Cooking the Books: Thread and Buried by Lea Wait
One of my favorite culinary cozies of 2018 was Cornelia Kidd’s Death and a Pot of Chowder. I eagerly awaited the next installment in the series and was surprised not to hear any news of the author in 2019. When I finally got around to looking up why, I discovered that it was because Cornelia Kidd was a pseudonym for USA Today-bestselling author Lea Wait, who sadly passed away this past August.
However, Ms. Wait did leave behind the manuscript for the latest in her Mainely Needlepoint Mystery series for fans old and new to enjoy. An engrossing novel with the sort of believable characters and situations you expect from this author, it examines a suspicious death while also uncovering uncomfortable truths about the past of Haven Harbor, Maine.
Our heroine is former-private-investigator-turned-needlepoint-shop-owner Angie Curtis. Her boyfriend is Patrick West, artist son of movie star Skye West, who has persuaded some of her Hollywood friends to film a movie in the town Patrick calls home. Harbor Heartbreak is based loosely on a novel written by Angie’s friend, the elderly Ruth Hopkins, who based her own novel on a real-life occurrence back in the 1960s. In the novel, a young woman named Amy loved a lobsterman named Caleb, but his tragic disappearance at sea would break her heart in addition to creating other long-lasting repercussions.

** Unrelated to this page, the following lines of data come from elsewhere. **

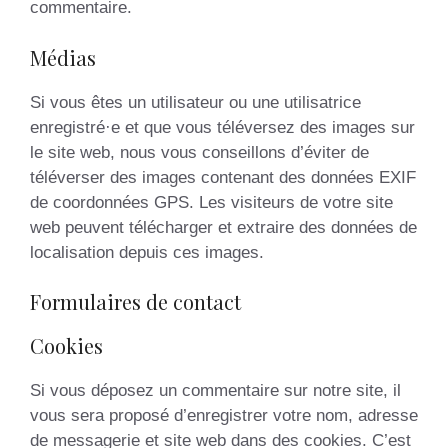
commentaire.
Médias
Si vous êtes un utilisateur ou une utilisatrice
enregistré·e et que vous téléversez des images sur
le site web, nous vous conseillons d’éviter de
téléverser des images contenant des données EXIF
de coordonnées GPS. Les visiteurs de votre site
web peuvent télécharger et extraire des données de
localisation depuis ces images.
Formulaires de contact
Cookies
Si vous déposez un commentaire sur notre site, il
vous sera proposé d’enregistrer votre nom, adresse
de messagerie et site web dans des cookies. C’est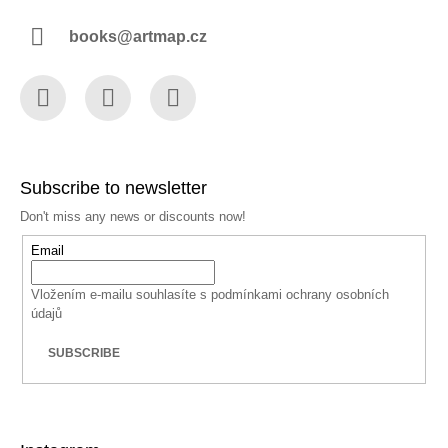
books@artmap.cz
Facebook
Instagram
YouTube
Subscribe to newsletter
Don't miss any news or discounts now!
Email
Vložením e-mailu souhlasíte s
podmínkami ochrany osobních
údajů
SUBSCRIBE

The film’s production team wants to massage the main story, to Ruth’s dismay, and it’s causing friction on set. Everything is thrown into further chaos when a freak accident results in the death of director Marv Mason. Could his death have anything to do with secrets long thought buried? Or could it have more to do with the unwanted attention he’s been showering on the young actress he cast for the lead? It’s a twisty ride as Angie once again steps in to help her friends, police officers included, and discover the truth behind Marv’s death.
Thread and Buried addresses the topical #MeToo movement, leading to a wholly satisfying—and honestly somewhat unusual for the genre given its ambiguity—conclusion. The resolution of the 1960s tragedy was also bittersweet. My only regret is that I started this series with the ninth book; I’ll hopefully be able to remedy that with a run-through of the rest of the novels at some point in the future!
In the meantime, I got to try out this delightful recipe of the two provided here:
Ron Winfield’s Blueberry Cake with Lemon Sauce
Blueberry Cake Ingredients
1 ¾ cups flour
1 ¼ cups wild Maine blueberries (cleaned, if fresh; drained, if frozen)
⅓ cup butter, softened
1 cup sugar
2 eggs, beaten, room temperature
½ cup milk
½ teaspoon salt
½ teaspoon vanilla
2 teaspoons baking powder
Preheat oven to 375 degrees. Butter rectangular sheet cake pan.
Mix ¾ cup flour with blueberries and put aside.
Cream butter and sugar together until light. Stir in beaten eggs.
Add dry ingredients and wet ingredients, alternately. Beat well. Then add blueberries and mix gently.
Pour into pan and bake 20-30 minutes, until flour mixture does not stick to cake tester.
Lemon Sauce Ingredients
1 cup butter
2 cups sugar
⅔ cup water
2 eggs, beaten
Juice of 2 lemons (6 Tablespoons)
Grated rind of 2 lemons
Mix together all ingredients in saucepan, cook over medium heat, stirring until mixture comes to boil. Makes 3 cups of sauce.
Serve warm lemon sauce on top of blueberry cake.
Cake may be warm or room temperature.
Serves about 8.
Alas, I did not have Maine blueberries to hand, and while I’m sure they would have made this cake something truly spectacular, it’s already a pretty terrific cake even with fruit of a different origin. The cake itself is light and delicious, but the real standout is the lemon curd sauce that brings a tart contrast to the sweetness of the berry dessert. I would definitely say that this feeds more than 8, though, as that is an entire sheet-cake pan.